Aqui vai uma analogia crua, e peço perdão de antemão. Alguém anda até mim com um copo cheio de um líquido amarelo e com cheiro de xixi. O conteúdo do copo é despejado em mim, e claro, eu me enfureço. “Agora eu estou todo molhado e cheirando a xixi! isso não foi muito legal!” E é quando eu recebo a resposta: “Eu sinto muito que você esteja se sentindo molhado e que você pense que esse cheiro é de xixi. Mas na verdade não é xixi.”. Essa era a última coisa que eu queria agora. O cara que acabou de jogar que aparenta e cheira como xixi em mim, me dizendo que aquilo não era xixi e que eu estou sendo exagerado.

Impressionantemente, não é incomum que youtubers e digital influencers não percebam isso. Chegando ao ponto de se vestir como a vítima, tocam em pontos como o “racismo reverso” e clamam pelo seu espaço. “O rap é pra todos, não é por que eu sou branco e não moro na favela que eu não posso dar minha opinião.”. Isso é verdade. O rap é pra todos. Opiniões são bem vindas, quando respeitosas. É difícil acreditar que os brancos estão sendo excluídos pelo hip hop, quando a impressão do público é de que a maioria dos canais mais famosos de react são de brancos.

Comentei há um tempo que no nosso país, um preto ainda tem que trabalhar em dobro pra chegar no topo. Até mesmo dentro da própria cultura. No nosso país, o assassinato de negros ainda é 2,5 vezes maior que o de outras etnias, principalmente dentro das nossas comunidades pobres. Ser respeitoso inclui respeitar os protestos, dentro ou fora do hip hop, que escancaram essa realidade.

Um preto diz que a cada 21 minutos morre um jovem negro no Brasil, como o Djonga fez em "Favela Vive 3", e um branco responde “Tá, mas também morreram brancos hoje”. Um periférico aponta o assassinato de uma criança negra, como DK fez na mesma música, e um cara de classe média pergunta “Tá, mas quem foi que matou?”. Isso não é respeito. Ao buscar falhas e buracos num protesto a favor da vida, essas pessoas demonstram exatamente o quão distante estão de compreender a seriedade dessa questão. Djonga não chama a atenção pra esse número por achar que é uma vantagem.
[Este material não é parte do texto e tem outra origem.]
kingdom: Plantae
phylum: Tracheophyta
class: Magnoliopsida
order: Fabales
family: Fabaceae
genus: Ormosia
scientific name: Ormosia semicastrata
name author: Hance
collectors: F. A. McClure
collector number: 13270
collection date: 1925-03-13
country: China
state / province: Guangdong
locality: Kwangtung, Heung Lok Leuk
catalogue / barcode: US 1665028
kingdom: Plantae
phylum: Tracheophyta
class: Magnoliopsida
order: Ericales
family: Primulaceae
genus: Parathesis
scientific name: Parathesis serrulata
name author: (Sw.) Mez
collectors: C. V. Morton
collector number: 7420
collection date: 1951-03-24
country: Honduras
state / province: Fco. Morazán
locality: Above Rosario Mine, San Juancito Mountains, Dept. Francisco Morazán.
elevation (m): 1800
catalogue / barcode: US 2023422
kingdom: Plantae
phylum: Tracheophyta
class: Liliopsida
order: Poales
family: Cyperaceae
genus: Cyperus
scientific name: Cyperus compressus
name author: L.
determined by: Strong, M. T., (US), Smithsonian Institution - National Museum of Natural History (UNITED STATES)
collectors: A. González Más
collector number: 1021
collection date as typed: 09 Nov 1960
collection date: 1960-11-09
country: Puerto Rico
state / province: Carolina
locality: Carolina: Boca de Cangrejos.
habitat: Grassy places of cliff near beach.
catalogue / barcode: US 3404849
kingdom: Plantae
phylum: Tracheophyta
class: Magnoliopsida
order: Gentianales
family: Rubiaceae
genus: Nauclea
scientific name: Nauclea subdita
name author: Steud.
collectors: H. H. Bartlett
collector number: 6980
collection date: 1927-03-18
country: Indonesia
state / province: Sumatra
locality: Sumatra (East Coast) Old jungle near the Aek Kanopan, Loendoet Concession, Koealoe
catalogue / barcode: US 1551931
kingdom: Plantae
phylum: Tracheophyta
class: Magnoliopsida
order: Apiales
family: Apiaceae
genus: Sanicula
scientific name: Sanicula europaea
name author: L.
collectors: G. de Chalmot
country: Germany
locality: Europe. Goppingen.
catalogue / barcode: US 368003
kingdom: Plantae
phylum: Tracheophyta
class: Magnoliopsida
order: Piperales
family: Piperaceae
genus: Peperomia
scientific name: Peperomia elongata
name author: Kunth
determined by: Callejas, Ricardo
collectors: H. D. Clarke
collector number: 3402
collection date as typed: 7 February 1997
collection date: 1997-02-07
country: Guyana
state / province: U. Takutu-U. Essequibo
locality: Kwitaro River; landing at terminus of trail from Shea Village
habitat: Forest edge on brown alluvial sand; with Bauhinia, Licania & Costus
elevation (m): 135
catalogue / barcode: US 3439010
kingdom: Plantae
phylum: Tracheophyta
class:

Não é uma competição sobre quem morre mais, e também não é um exagero. É uma realidade devastadora. Quando um negro, de origens periféricas, chama a atenção pro assassinato de negros é, provavelmente, por ter presenciado isso. Por ter perdido um amigo ou um familiar pra um racista fardado. Não é uma conversa meramente sobre opiniões divergentes. Estamos falando sobre a vida das pessoas.

É preciso entender de uma vez por todas a diferença entre expressar uma opinião e reforçar uma história horripilante de racismo. Já é passada a hora de parar de dar ouvidos a achismos e “e se”s, para nos focarmos na realidade. “Mas e o jovem branco que morre? E o negro que morreu tava rezando?” não deveriam ser as perguntas que seguem a notícia da morte de negros, mas sim “O que podemos fazer pra mudar isso?”. “Isso não foi racista.” Precisa ser urgentemente substituído por “Eu me arrependo de ter sido racista.” Porque se eu tiver que ouvir mais uma palavra que seja de um youtuber racista, eu quero que sejam essas. É preciso dar espaço aos criadores de conteúdo negros, e ouví-los com atenção. Não queremos nada além de ser ouvidos, porque é isso que vai ajudar a desconstruir esse racismo enraizado que tem tanta dificuldade de se reconhecer.